The inflation rate, which is at a 40 year-high, will be one of the biggest economic risks for the equipment finance industry in 2022. The impact of inflation on consumers is evident at the gas station, grocery store, and car dealerships every day. Inflation also affects wages. The Federal Reserve has already stated that it will combat inflation by increasing interest rates starting in March 2022. It also proposed to reduce the amount of bond purchase programs in place to stimulate the economy in the aftermath of the pandemic. The Fed has not disclosed the number of interest rate increases required or the amount of rate increases. However, most analysts believe that the Fed would increase rates three to four more times during 2022. This would result in a total increase of 75-100 basis points in Federal Funds rate.

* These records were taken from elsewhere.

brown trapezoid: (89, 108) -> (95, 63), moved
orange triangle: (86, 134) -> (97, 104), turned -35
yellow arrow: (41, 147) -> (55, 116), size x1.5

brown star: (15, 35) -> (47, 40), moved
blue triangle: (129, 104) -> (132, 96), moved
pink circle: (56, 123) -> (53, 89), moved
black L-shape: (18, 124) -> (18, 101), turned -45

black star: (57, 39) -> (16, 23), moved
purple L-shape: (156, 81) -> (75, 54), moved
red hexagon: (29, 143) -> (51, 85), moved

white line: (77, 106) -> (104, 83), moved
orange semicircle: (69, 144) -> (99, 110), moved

The impact of interest rates on company valuations and M&A activity is crucial. Potential acquirers who are looking to buy companies will need to increase their hurdle rates for acceptable investments. This results in lower acquisition prices and fewer successful transactions. Potential sellers who don’t hedge their debt balances may experience further margin compression in their fixed-rate portfolios and report lower earnings.

Conclusion

The Alta Group believes that 2022 will be another strong year for M&A activity, based on the level of M&A activity during 2021 and 2022. We are hearing from qualified buyers that many attractive companies are being offered or are in consideration of being sold. I expect the M&A marketplace to remain active in 2022, and that valuations of quality equipment finance businesses will remain strong, barring the larger impact of potential risks described earlier in the article.

About the AuthorJames Jackson (Jim) serves as co-CEO of The Alta Group, and is also the leader of its mergers and acquisition advisory practices. Jackson has over 30 years of experience in equipment leasing finance. He has worked as a senior executive at MicroFinancial/ TimePayment Deutsche Financial Services, AT&T Capital Corporation Leasing Services Services, Signal Capital Corporation and AT&T Capital Corporation Leasing Services. He currently serves on the board of directors for the National Equipment Finance Association.